[PASSAGE SHOWN Boundary: Start]

Scientists from Trinity College Dublin have developed a new gene therapy approach that offers promise for one day treating an eye disease that leads to a progressive loss of vision and affects thousands of people across the globe.
The study, which involved a collaboration with clinical teams in the Royal Victoria Eye and Ear Hospital and the Mater Hospital, also has implications for a much wider suite of neurological disorders associated with ageing.
The scientists publish their results on Thursday 26th November 2020 in leading journal, Frontiers in Neuroscience.
Dominant optic atrophy (DOA)
Characterised by degeneration of the optic nerves, DOA typically starts to cause symptoms in patients in their early adult years. These include moderate vision loss and some colour vision defects, but severity varies, symptoms can worsen over time and some people may become blind. There is currently no way to prevent or cure DOA.
A gene (OPA1) provides instructions for making a protein that is found in cells and tissues throughout the body, and which is pivotal for maintaining proper function in mitochondria, which are the energy producers in cells.
Without the protein made by OPA1, mitochondrial function is sub-optimal and the mitochondrial network which in healthy cells is well interconnected is highly disrupted.
For those living with DOA, it is mutations in OPA1 and the dysfunctional mitochondria that are responsible for the onset and progression of the disorder.
The new gene therapy
The scientists, led by Dr Daniel Maloney and Professor Jane Farrar from Trinity’s School of Genetics and Microbiology, have developed a new gene therapy, which successfully protected the visual function of mice who were treated with a chemical targeting the mitochondria and were consequently living with dysfunctional mitochondria.

[PASSAGE SHOWN Boundary: End]

▶ PROBLEM 1: Reproduce the gene therapy article word for word between "Without the protein" and "of the disorder.", inclusive.
▶ PROBLEM 2: Does each statement agree with the gene therapy article? Answer yes or no and quote the words that decide it. (a) The results were published in Frontiers in Neuroscience. (b) A cure for DOA is currently available. (c) DOA symptoms typically begin in childhood.
▶ PROBLEM 3: Put this sentence from the gene therapy article into Spanish: "Without the protein made by OPA1, mitochondrial function is sub-optimal and the mitochondrial network which in healthy cells is well interconnected is highly disrupted."
The rows that come after this text aren't needed for any of the work here.

[INFORMATION SHOWN Boundary: Start]

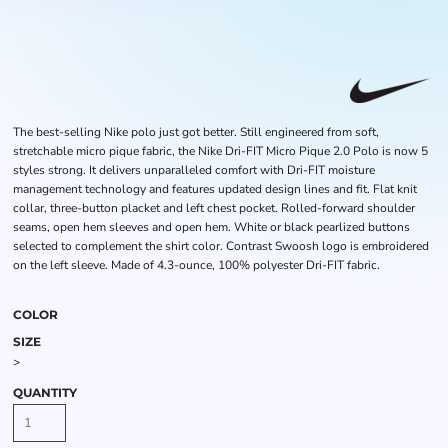
The best-selling Nike polo just got better. Still engineered from soft,
stretchable micro pique fabric, the Nike Dri-FIT Micro Pique 2.0 Polo is now 5
styles strong. It delivers unparalleled comfort with Dri-FIT moisture
management technology and features updated design lines and fit. Flat knit
collar, three-button placket and left chest pocket. Rolled-forward shoulder
seams, open hem sleeves and open hem. White or black pearlized buttons
selected to complement the shirt color. Contrast Swoosh logo is embroidered
on the left sleeve. Made of 4.3-ounce, 100% polyester Dri-FIT fabric.
COLOR
SIZE
>
QUANTITY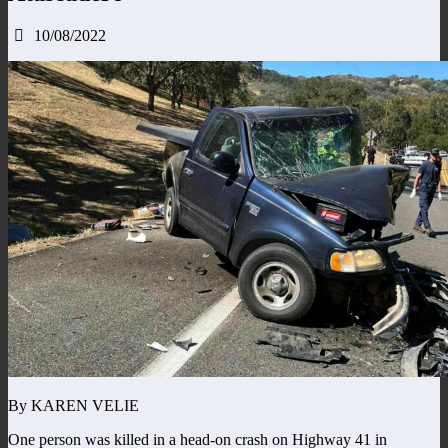
10/08/2022
By KAREN VELIE
One person was killed in a head-on crash on Highway 41 in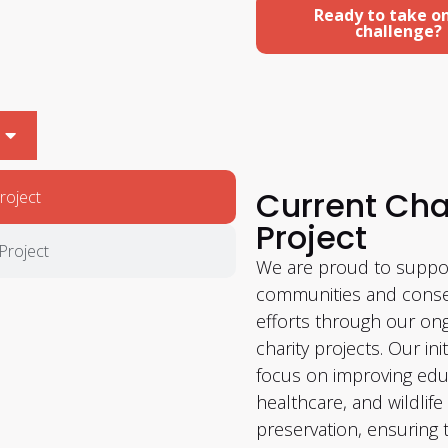
Ready to take o
challenge?
Current Cha
roject
Project
Project
We are proud to suppor
communities and conse
efforts through our on
charity projects. Our init
focus on improving edu
healthcare, and wildlife
preservation, ensuring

[INFORMATION SHOWN Boundary: End]

▶ ANSWER BOX 1:
Without the protein made by OPA1, mitochondrial function is sub-optimal and the mitochondrial network which in healthy cells is well interconnected is highly disrupted.
For those living with DOA, it is mutations in OPA1 and the dysfunctional mitochondria that are responsible for the onset and progression of the disorder.

▶ ANSWER BOX 2:
(a) Yes: "in leading journal, Frontiers in Neuroscience"
(b) No: "There is currently no way to prevent or cure DOA."
(c) No: "typically starts to cause symptoms in patients in their early adult years"

▶ ANSWER BOX 3: Sin la proteína producida por OPA1, la función mitocondrial es subóptima y la red mitocondrial, que en las células sanas está bien interconectada, se encuentra muy alterada.